Nous vivons un moment singulier dans l'histoire de notre espèce, où de toutes parts nous nous heurtons aux limites de la planète. Rapporté à la formation de la planète (4.5 milliards d'années), à l'apparition des formes primitives de la vie (3.9 milliards d'années), à l'apparition des formes de vie complexes (650 millions d'années, le Cambrien), à l'apparition de l'homme moderne Homo.sapiens.sapiens (100 000 ans), ou de la civilisation (10 000 ans), ce qui nous arrive s'est développé en moins de 100 ans. Nous allons droit dans le mur, ce mur c'est les limites de la planète, mais rien ou presque rien (protocole de Kyoto, conférences de Rio et de Johannesbourg sur le "développement durable") ne manifeste encore ni le caractère inéluctable ni la violence du choc. A quoi peut-on attribuer un tel aveuglement? Peut-être a notre tendance à interpréter les premières manifestations discrètes de ce phénomène comme des dysfonctionnements locaux ou temporaires, qu'il faudra corriger par des actions locales, plutôt que comme les premiers indices concrets d'une menace globale dont notre effondrement serait le résultat.

Pour prendre la mesure du problème auquel nous confronte l'évolution culturelle et notre technique, il faut considérer d'une part les limites auxquelles se heurtent la croissance économique et le développement, et d'autre part les comportements collectifs de l'humanité faits d'affrontements violents permanents, qui sont gouvernés par ce qu'on appelle la nature humaine.

Beaucoup de facteurs ont contribué et contribuent encore à inhiber une réflexion objective sur ce sujet, au premier rang desquels le prodigieux narcissisme de l'espèce humaine, amoureuse de sa propre image, qui se place au centre de la création et ne saurait admettre de limite à ce qu'elle peut entreprendre. Ce sentiment de l'exception humaine, que les religions et particulièrement les monothéismes expriment et exaltent, notamment le christianisme, subsiste même lorsque le sentiment religieux s'est effacé. Il interdit de considérer le destin commun des espèces du vivant, naissance, croissance puis déclin et extinction, comme une issue possible voire probable. Sur ce fond commun s'ajoutent des lignes de pensée qui occultent la perception des échéances. David Ehrenfeld a rassemblé, dans "The arrogance of Humanism", six actes de foi, sorte de credo par lequel s'exprime les certitudes dans l'avenir et la pérennité de l'homme:


— Tous les problèmes peuvent être résolus.
— Beaucoup de problèmes peuvent l'être par la technique,
— Les problèmes qui ne peuvent être résolus par la technique, ou par la technique seule, ont des solutions dans le monde social (de la politique, de l'économie, etc.).
— Quand les cartes seront sur la table, nous nous emploierons à travailler à une solution avant qu'il ne soit trop tard,
— Certaines ressources sont infinies; toutes les ressources finies ou limitées ont des substituts,
— La civilisation humaine survivra par l'imagination.

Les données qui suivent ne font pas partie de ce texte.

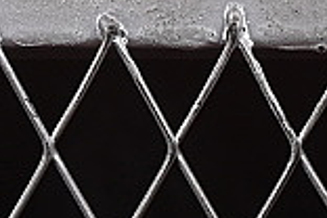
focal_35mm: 519
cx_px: 377
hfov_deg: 4.0
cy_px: -509
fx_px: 4714
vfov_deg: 2.6
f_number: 8
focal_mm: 50
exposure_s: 1/80
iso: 160
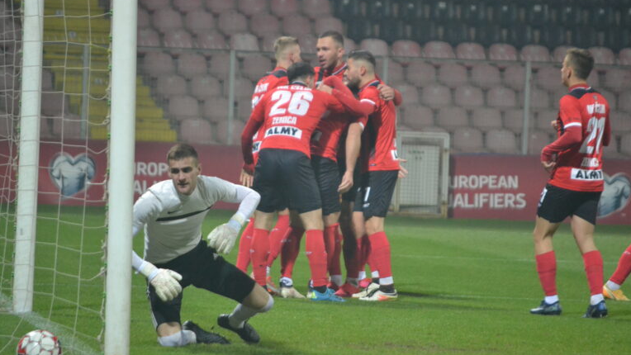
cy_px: 173
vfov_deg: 3.8
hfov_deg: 6.8
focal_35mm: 316
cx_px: 316
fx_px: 5288
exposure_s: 1/320
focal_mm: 200
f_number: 5.6
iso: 3200
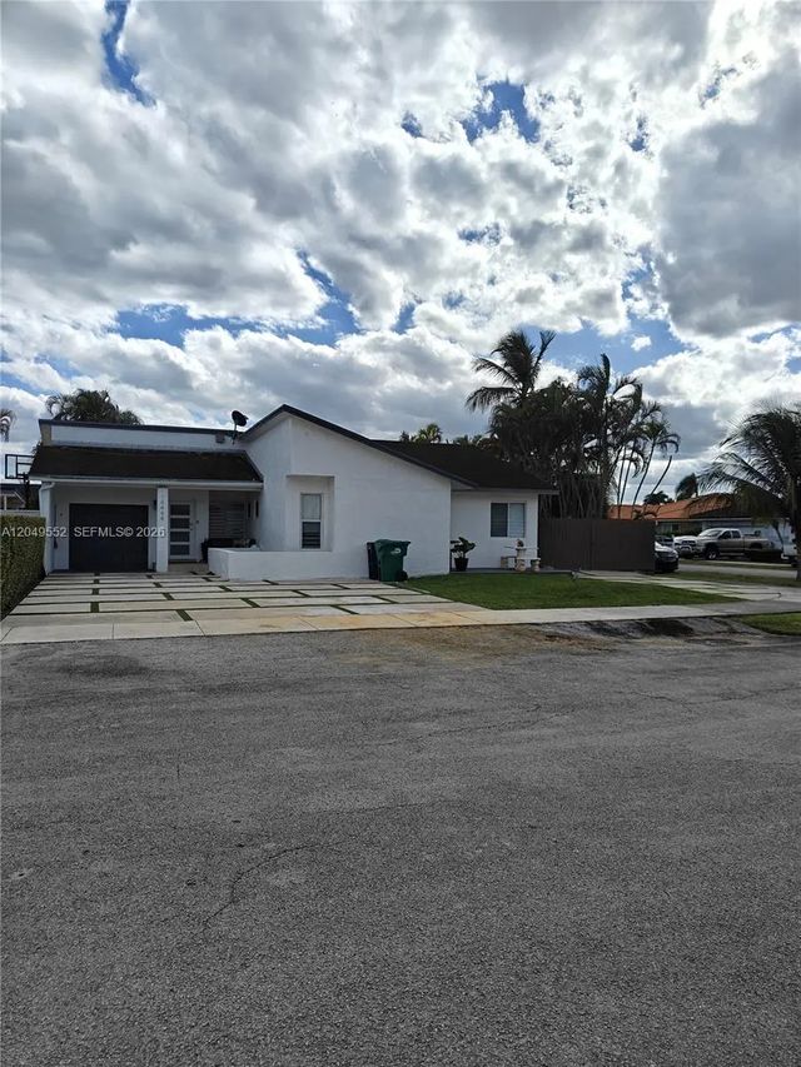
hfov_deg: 56.8
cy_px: 534
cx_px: 400
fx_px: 740
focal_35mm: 24
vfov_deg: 71.6
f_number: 1.8
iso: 50
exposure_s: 1/9895
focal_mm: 5.59
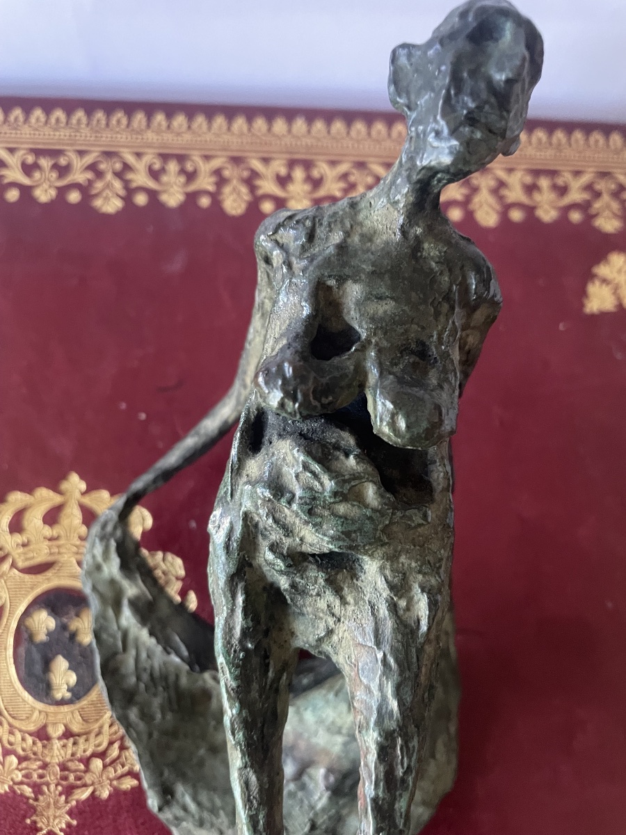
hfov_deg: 53.1
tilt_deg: -82.0
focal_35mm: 26
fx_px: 627
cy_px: 418
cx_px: 313
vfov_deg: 67.3
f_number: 1.6
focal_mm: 4.2
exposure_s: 1/32
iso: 640
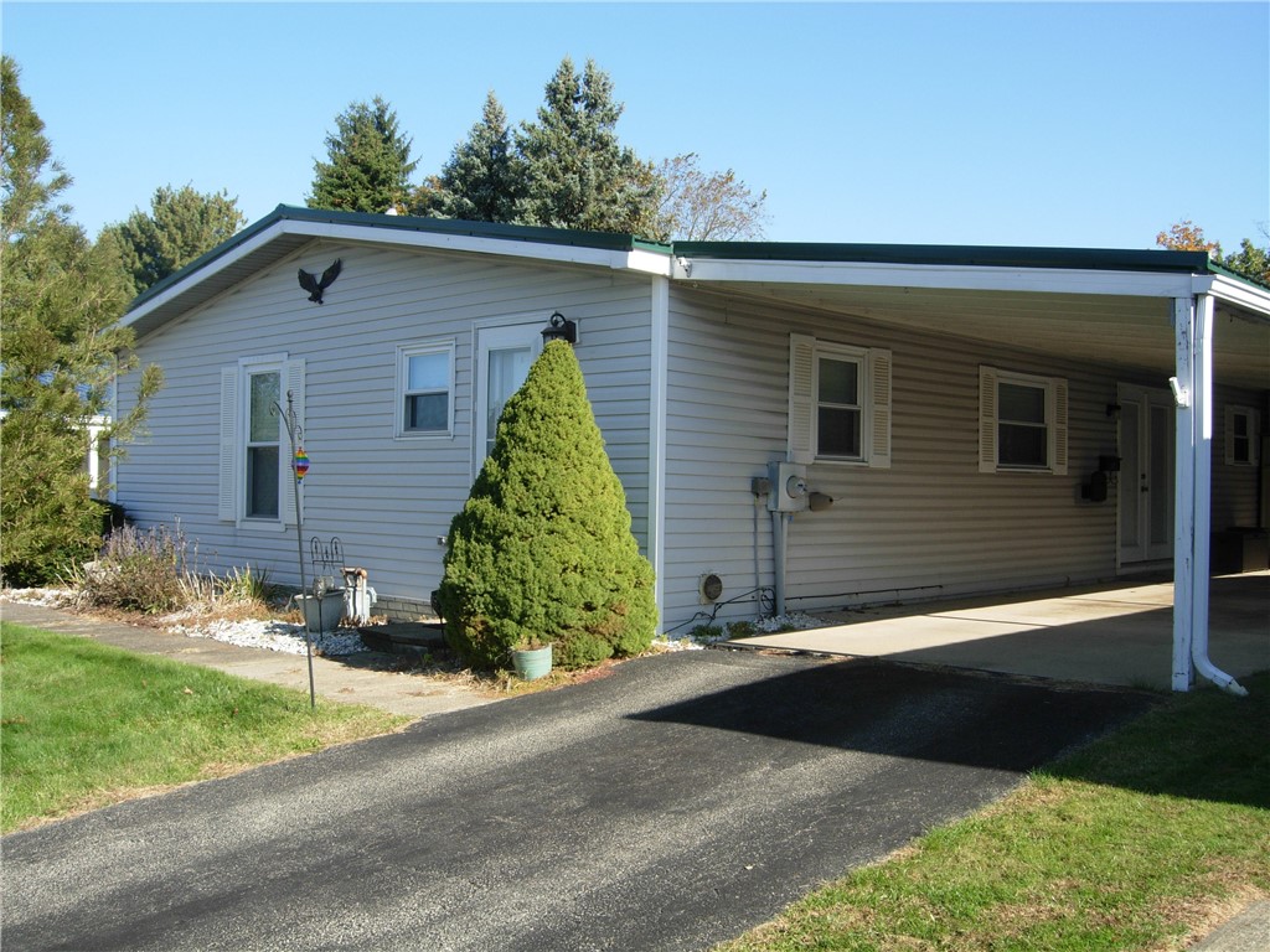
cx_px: 635
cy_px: 476
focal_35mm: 36
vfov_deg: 39.7
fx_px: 1321
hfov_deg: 51.4
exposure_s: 1/242
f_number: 4.8
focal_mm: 7.5
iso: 50
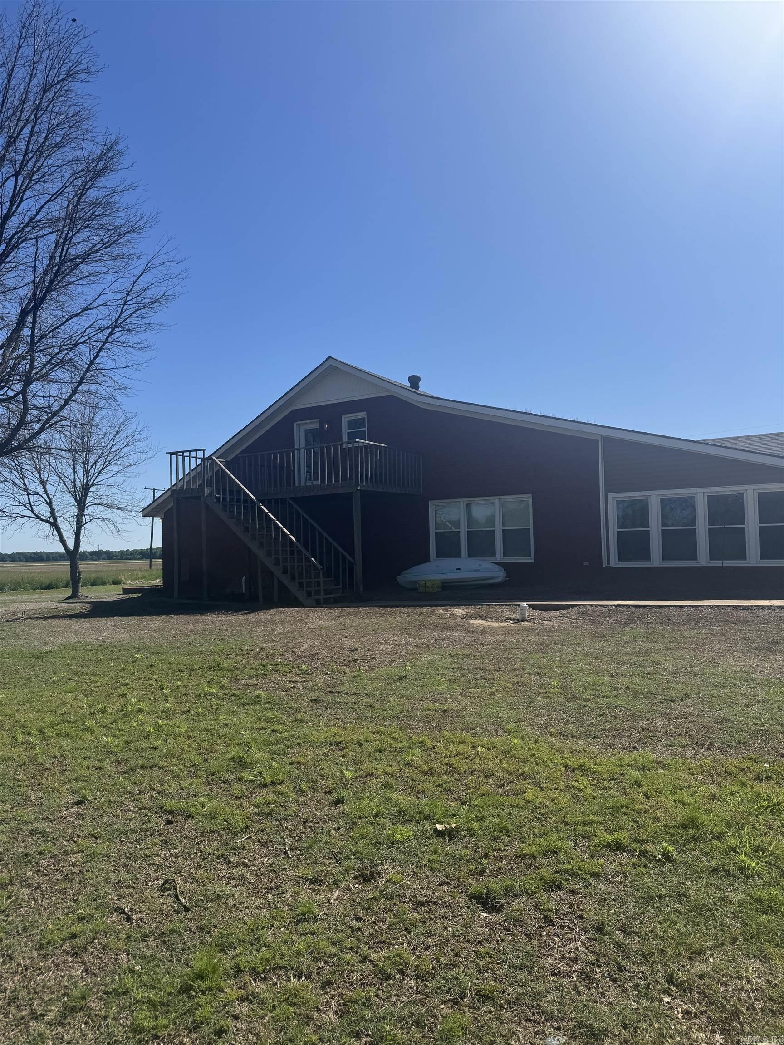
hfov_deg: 56.8
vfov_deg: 71.6
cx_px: 392
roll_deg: +1.8
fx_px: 725
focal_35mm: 24
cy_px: 522
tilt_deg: +2.1
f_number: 1.78
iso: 80
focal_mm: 6.76
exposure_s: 1/5814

Appuyées sur ces certitudes, les démarches intellectuelles qui reposent sur la négation des limites prospérent. C'est ainsi que toute la construction économico-politique courante se fonde sur le culte de la croissance. Croissance du produit intérieur brut et croissance démographique sont les facteurs en fonction desquels s'apprécie la prospérité d'un pays développé, croissance du chiffre d'affaires et du profit la prospérité d'une entreprise. On les chiffre volontiers en pourcentages, c'est-à-dire par référence implicite à la croissance exponentielle. Chacun sait que, à moins de 2% de croissance annuelle, l'économie est morne; à plus de 3% la situation est meilleure et conforte les politiques dans leurs choix. Le fait qu'une croissance exponentielle soit, par nature. un phénomène temporaire est radicalement ignoré, voire récusé. La notion de limite sous la forme de rendements décroissants est admise au niveau d'une entreprise ou de tel ou tel secteur du marché, mais elle ne l'est pas au niveau du système techno-économique planétaire.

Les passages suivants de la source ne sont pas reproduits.